Las llaves del cadáver en Bucha


Nunca encuentro las llaves. Ni las gafas. Ni el móvil. Me paso la vida buscando alguna de las tres cosas, o todas juntas, y eso que las llevo siempre encima. Las gafas, de diadema, cuando no puestas. El móvil, al cuello, cual yugo de esclava por gusto. Y las llaves, engarzadas a una bola como de presidiaria para palparlas al bulto en el fondo del saco que llevamos a cuestas quienes pasamos todo el santo día fuera de casa. Aun así, las pierdo continuamente, o creo haberlas perdido hasta en pesadillas, y las busco blasfemando cual posesa hasta que doy con ellas o me doy cuenta de que las tengo en el puño. Porque las llaves son el único equipaje imprescindible en todo viaje, por corto que sea. Aún a malas, malísimas, podría salir de casa sin gafas ni móvil ni dinero, pero no sin llaves para poder regresar al nido. Llevarlas significa querer volver al lugar de donde saliste. Un billete de ida y vuelta a la guarida donde guarecerse hasta de uno mismo.

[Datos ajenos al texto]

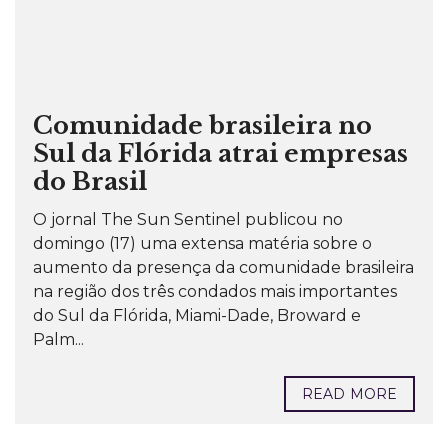
Comunidade brasileira no
Sul da Flórida atrai empresas
do Brasil
O jornal The Sun Sentinel publicou no
domingo (17) uma extensa matéria sobre o
aumento da presença da comunidade brasileira
na região dos três condados mais importantes
do Sul da Flórida, Miami-Dade, Broward e
Palm...
READ MORE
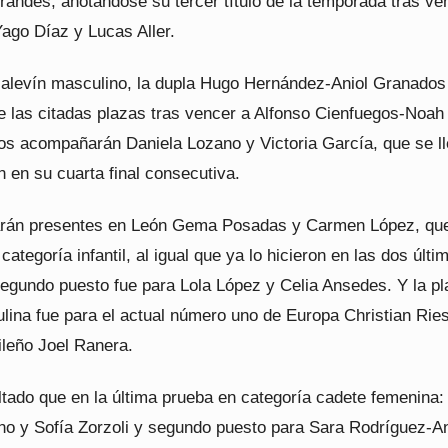
randes, anotándose su tercer título de la temporada tras ve
 Yago Díaz y Lucas Aller.
 alevín masculino, la dupla Hugo Hernández-Aniol Granados
e las citadas plazas tras vencer a Alfonso Cienfuegos-Noah
os acompañarán Daniela Lozano y Victoria García, que se l
ín en su cuarta final consecutiva.
arán presentes en León Gema Posadas y Carmen López, qu
categoría infantil, al igual que ya lo hicieron en las dos últi
segundo puesto fue para Lola López y Celia Ansedes. Y la pl
ulina fue para el actual número uno de Europa Christian Rie
ileño Joel Ranera.
ltado que en la última prueba en categoría cadete femenina: 
no y Sofía Zorzoli y segundo puesto para Sara Rodríguez-A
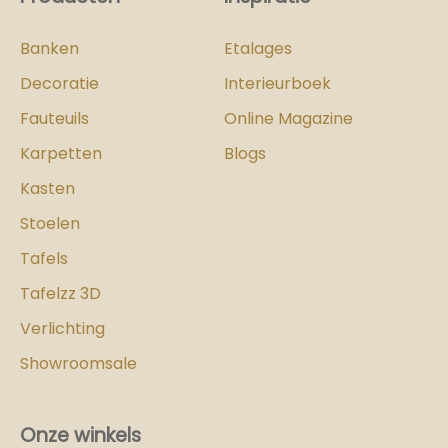
Banken
Etalages
Decoratie
Interieurboek
Fauteuils
Online Magazine
Karpetten
Blogs
Kasten
Stoelen
Tafels
Tafelzz 3D
Verlichting
Showroomsale
Onze winkels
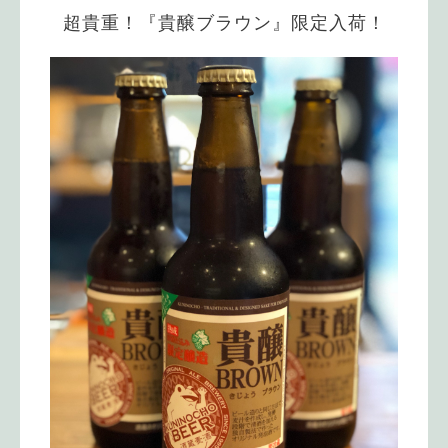
超貴重！『貴醸ブラウン』限定入荷！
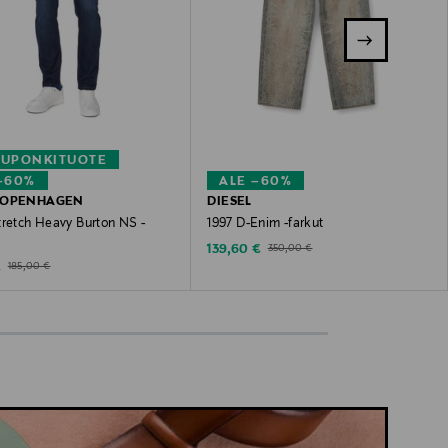
KUPONKITUOTE
–60%
ALE –60%
COPENHAGEN
DIESEL
tretch Heavy Burton NS -
1997 D-Enim -farkut
Discounted Price
Original Price
139,60 €
350,00 €
ted Price
Original Price
€
185,00 €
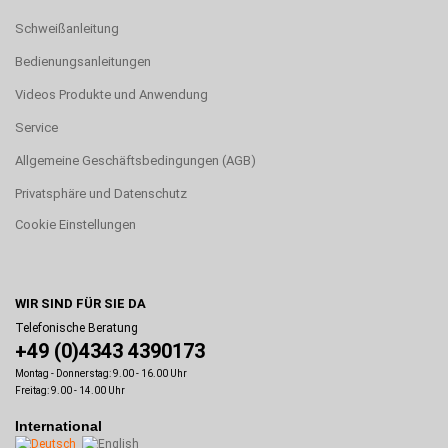
Schweißanleitung
Bedienungsanleitungen
Videos Produkte und Anwendung
Service
Allgemeine Geschäftsbedingungen (AGB)
Privatsphäre und Datenschutz
Cookie Einstellungen
WIR SIND FÜR SIE DA
Telefonische Beratung
+49 (0)4343 4390173
Montag - Donnerstag: 9.00 - 16.00 Uhr
Freitag: 9.00 - 14.00 Uhr
International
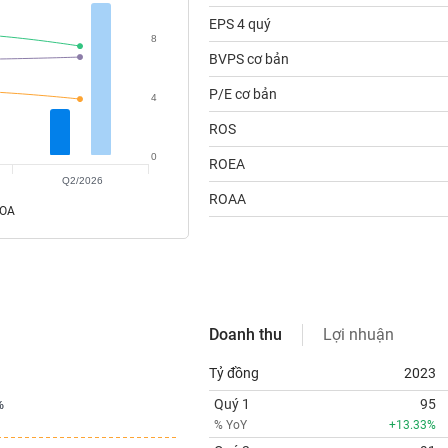
EPS 4 quý
8
BVPS cơ bản
P/E cơ bản
4
ROS
0
ROEA
Q2/2026
ROAA
ROA
Doanh thu
Lợi nhuận
Tỷ đồng
2023
Quý 1
95
%
%
% YoY
+13.33%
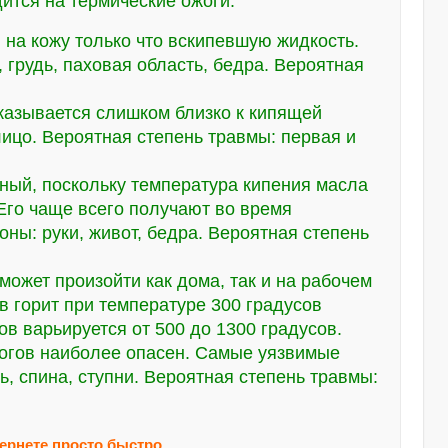
ится на термические ожоги.
 на кожу только что вскипевшую жидкость.
, грудь, паховая область, бедра. Вероятная
казывается слишком близко к кипящей
лицо. Вероятная степень травмы: первая и
ный, поскольку температура кипения масла
 Его чаще всего получают во время
ны: руки, живот, бедра. Вероятная степень
ожет произойти как дома, так и на рабочем
 горит при температуре 300 градусов
в варьируется от 500 до 1300 градусов.
жогов наиболее опасен. Самые уязвимые
ть, спина, ступни. Вероятная степень травмы:
тернете просто быстро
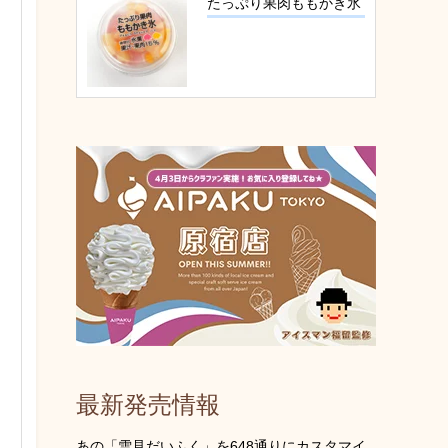
たっぷり果肉ももかき氷
最新発売情報
あの「雪見だいふく」を648通りにカスタマイ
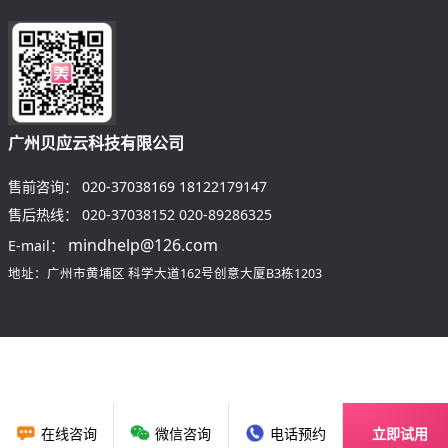
广州贝应云科技有限公司
售前咨询：
020-37038169
18122179147
售后热线：
020-37038152
020-89286325
mindhelp@126.com
E-mail：
地址：广州市黄埔区
科学大道162号创意大厦B3栋1203
在线咨询
微信咨询
电话预约
立即试用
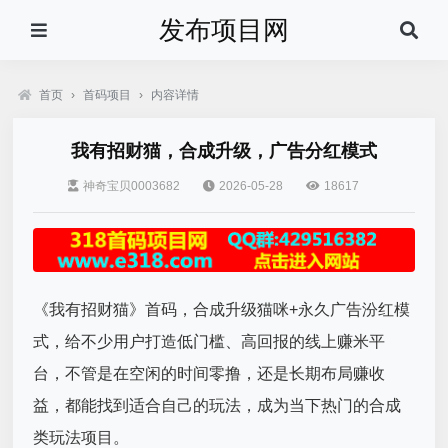
发布项目网
首页
›
首码项目
›
内容详情
我有招财猫，合成升级，广告分红模式
神奇宝贝0003682
2026-05-28
18617
《我有招财猫》首码，合成升级猫咪+永久广告汾红模
式，给不少用户打造低门槛、高回报的线上赚米平
台，不管是在空闲的时间零撸，还是长期布局赚收
益，都能找到适合自己的玩法，成为当下热门的合成
类玩法项目。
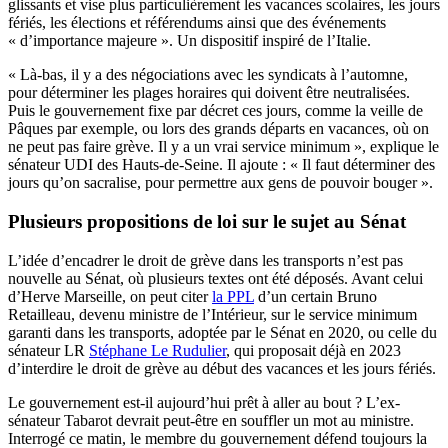
glissants et vise plus particulièrement les vacances scolaires, les jours
fériés, les élections et référendums ainsi que des événements
« d’importance majeure ». Un dispositif inspiré de l’Italie.
« Là-bas, il y a des négociations avec les syndicats à l’automne,
pour déterminer les plages horaires qui doivent être neutralisées.
Puis le gouvernement fixe par décret ces jours, comme la veille de
Pâques par exemple, ou lors des grands départs en vacances, où on
ne peut pas faire grève. Il y a un vrai service minimum », explique le
sénateur UDI des Hauts-de-Seine. Il ajoute : « Il faut déterminer des
jours qu’on sacralise, pour permettre aux gens de pouvoir bouger ».
Plusieurs propositions de loi sur le sujet au Sénat
L’idée d’encadrer le droit de grève dans les transports n’est pas
nouvelle au Sénat, où plusieurs textes ont été déposés. Avant celui
d’Herve Marseille, on peut citer
la PPL
d’un certain Bruno
Retailleau, devenu ministre de l’Intérieur, sur le service minimum
garanti dans les transports, adoptée par le Sénat en 2020, ou celle du
sénateur LR
Stéphane Le Rudulier
, qui proposait déjà en 2023
d’interdire le droit de grève au début des vacances et les jours fériés.
Le gouvernement est-il aujourd’hui prêt à aller au bout ? L’ex-
sénateur Tabarot devrait peut-être en souffler un mot au ministre.
Interrogé ce matin, le membre du gouvernement défend toujours la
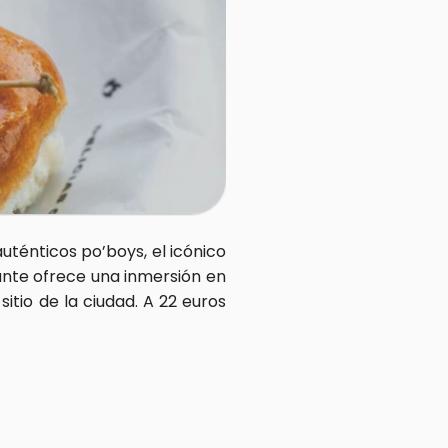
uténticos po’boys, el icónico 
nte ofrece una inmersión en 
tio de la ciudad. A 22 euros 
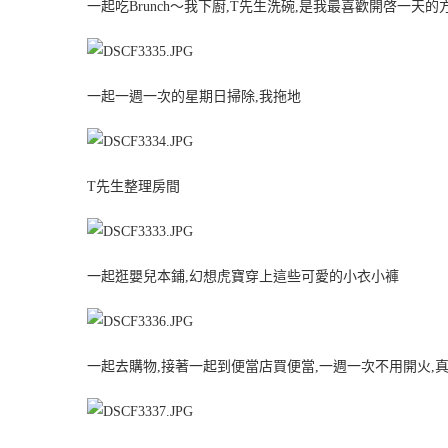
一起吃Brunch～我下廚,T先生洗碗,是我最喜歡開啓一天的
一起一週一次的星期日掃除,我拖地
T先生整理房間
一起逛嬰兒本鋪,幻想虎寶穿上這些可愛的小衣小褲
一起去購物,接著一起到便當店買便當,一週一次不用開火,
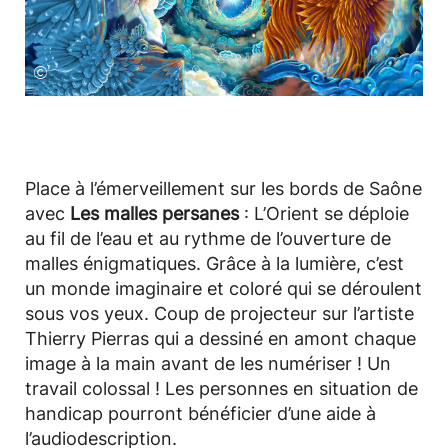
©
Place à l’émerveillement sur les bords de Saône
avec
Les malles persanes
: L’Orient se déploie
au fil de l’eau et au rythme de l’ouverture de
malles énigmatiques. Grâce à la lumière, c’est
un monde imaginaire et coloré qui se déroulent
sous vos yeux. Coup de projecteur sur l’artiste
Thierry Pierras qui a dessiné en amont chaque
image à la main avant de les numériser ! Un
travail colossal ! Les personnes en situation de
handicap pourront bénéficier d’une aide à
l’audiodescription.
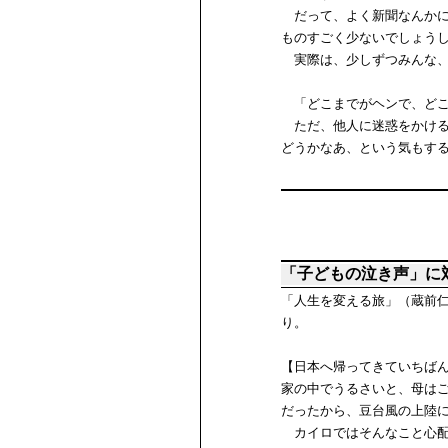
だって、よく新聞なんかに
ものすごく少ないでしょう
実際は、少しずつみんな、
「どこまでがヘンで、どこ
ただ、他人に迷惑をかける
どうかなあ、という気もす
「子どもの泣き声」に
「人生を変える旅」（蔵前
り。
【日本へ帰ってきていちば
家の中でうるさいと、母は
だったから、豆台風の上陸
カイロではそんなこと心配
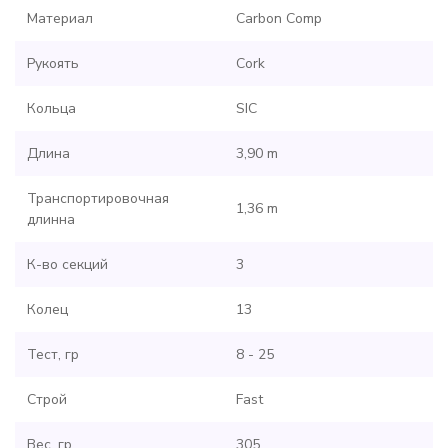
Материал
Carbon Comp
Рукоять
Cork
Кольца
SIC
Длина
3,90 m
Транспортировочная
1,36 m
длинна
К-во секций
3
Колец
13
Тест, гр
8 - 25
Строй
Fast
Вес, гр
305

Quizá por eso, por mi tendencia a perderlas, de todas las fotos de mujeres y hombres ucranios asesinados en Bucha por las tropas rusas, la que me conmovió en lo más hondo fue la de alguno que yacía con el manojo de las llaves de su vida al alcance de sus manos deformadas por el rigor mortis. Más que la de la anciana —¡cómo se parecen las ancianas de Bucha a las de Burgos, sin ir más lejos!— mirando a su hija muerta en el patio de su casa. Más que la de los cuerpos apilados en fosas comunes dentro de bolsas de basura como las del jardinero que poda los setos de mi urba. Más que la de los civiles con tiros en la nuca y las manos atadas a la espalda. Sí, será que estoy embrutecida y todos esos horrores ya los había visto en otras guerras. Pero las llaves de los paisanos de Bucha, asesinados cuando salían de casa a comprar patatas, estirar las piernas, o ver algo de luz en el túnel, han roto mis compuertas. Salían a cuerpo, llaves en ristre, con la idea de volver a casa. Ahora, con suerte, los enterrarán con ellas.